ACTION ITEM:
How many lines of the records contain the word "belanghebbende"? Reply with the number alone.

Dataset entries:
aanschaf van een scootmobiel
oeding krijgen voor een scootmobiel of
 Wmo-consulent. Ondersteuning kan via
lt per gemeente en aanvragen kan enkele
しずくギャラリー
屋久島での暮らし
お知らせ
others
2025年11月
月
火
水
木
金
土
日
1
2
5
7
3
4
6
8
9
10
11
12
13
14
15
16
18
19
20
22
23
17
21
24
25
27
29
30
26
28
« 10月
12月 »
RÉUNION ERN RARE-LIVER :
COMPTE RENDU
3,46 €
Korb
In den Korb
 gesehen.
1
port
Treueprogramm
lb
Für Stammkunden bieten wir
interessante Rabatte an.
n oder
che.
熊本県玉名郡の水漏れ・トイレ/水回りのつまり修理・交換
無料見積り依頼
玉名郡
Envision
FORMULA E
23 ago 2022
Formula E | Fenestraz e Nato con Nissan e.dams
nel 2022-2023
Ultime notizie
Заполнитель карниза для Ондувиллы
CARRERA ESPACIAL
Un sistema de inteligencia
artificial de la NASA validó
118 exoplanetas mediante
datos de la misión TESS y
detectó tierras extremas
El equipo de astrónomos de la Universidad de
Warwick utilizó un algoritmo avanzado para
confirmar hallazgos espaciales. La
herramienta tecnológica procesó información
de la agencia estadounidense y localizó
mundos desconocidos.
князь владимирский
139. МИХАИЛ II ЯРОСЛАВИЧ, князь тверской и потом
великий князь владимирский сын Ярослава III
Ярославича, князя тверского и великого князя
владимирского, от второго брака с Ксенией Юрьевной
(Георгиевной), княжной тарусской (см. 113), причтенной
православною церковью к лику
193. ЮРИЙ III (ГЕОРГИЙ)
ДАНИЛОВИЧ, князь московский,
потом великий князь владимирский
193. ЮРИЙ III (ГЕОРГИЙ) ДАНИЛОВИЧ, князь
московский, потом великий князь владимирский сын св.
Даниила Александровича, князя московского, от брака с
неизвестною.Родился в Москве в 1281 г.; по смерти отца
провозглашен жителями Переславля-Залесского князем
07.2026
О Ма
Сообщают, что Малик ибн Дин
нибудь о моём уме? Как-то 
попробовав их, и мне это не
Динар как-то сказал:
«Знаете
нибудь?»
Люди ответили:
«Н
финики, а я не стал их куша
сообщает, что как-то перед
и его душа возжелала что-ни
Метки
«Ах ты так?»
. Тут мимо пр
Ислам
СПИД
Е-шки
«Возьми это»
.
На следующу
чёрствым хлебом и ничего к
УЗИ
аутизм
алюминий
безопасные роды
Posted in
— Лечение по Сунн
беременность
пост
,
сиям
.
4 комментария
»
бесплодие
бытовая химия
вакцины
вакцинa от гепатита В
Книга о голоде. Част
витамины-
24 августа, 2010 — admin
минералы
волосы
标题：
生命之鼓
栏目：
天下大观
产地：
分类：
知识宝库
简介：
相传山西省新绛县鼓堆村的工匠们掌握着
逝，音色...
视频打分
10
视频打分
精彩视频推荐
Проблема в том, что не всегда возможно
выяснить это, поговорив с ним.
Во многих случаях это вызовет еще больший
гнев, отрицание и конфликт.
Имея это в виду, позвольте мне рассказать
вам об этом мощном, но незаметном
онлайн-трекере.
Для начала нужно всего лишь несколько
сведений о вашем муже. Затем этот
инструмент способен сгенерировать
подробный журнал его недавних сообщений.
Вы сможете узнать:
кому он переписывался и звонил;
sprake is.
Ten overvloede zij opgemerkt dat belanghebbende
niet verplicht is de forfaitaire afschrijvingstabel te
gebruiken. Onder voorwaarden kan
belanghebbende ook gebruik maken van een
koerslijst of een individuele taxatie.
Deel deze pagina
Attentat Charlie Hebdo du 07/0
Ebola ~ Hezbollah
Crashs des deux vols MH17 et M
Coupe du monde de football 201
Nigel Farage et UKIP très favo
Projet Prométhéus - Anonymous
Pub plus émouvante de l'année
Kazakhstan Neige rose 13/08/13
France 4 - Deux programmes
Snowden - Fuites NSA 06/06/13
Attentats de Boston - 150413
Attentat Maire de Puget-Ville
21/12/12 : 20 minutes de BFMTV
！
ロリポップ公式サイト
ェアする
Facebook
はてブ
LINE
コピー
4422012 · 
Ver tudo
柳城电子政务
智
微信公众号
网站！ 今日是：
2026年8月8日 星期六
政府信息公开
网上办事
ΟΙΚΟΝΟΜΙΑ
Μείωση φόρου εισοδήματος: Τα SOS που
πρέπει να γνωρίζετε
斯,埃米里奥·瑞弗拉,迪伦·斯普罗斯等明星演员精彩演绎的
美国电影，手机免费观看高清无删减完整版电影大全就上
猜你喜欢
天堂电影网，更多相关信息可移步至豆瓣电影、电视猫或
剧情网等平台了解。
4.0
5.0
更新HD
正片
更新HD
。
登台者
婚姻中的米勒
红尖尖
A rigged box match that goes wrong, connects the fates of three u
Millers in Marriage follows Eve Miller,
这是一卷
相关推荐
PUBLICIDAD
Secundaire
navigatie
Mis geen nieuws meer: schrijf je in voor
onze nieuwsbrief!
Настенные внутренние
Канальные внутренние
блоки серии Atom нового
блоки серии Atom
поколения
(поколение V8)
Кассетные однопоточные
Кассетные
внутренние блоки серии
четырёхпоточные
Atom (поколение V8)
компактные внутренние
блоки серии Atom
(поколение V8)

WRITTEN RESPONSE:
2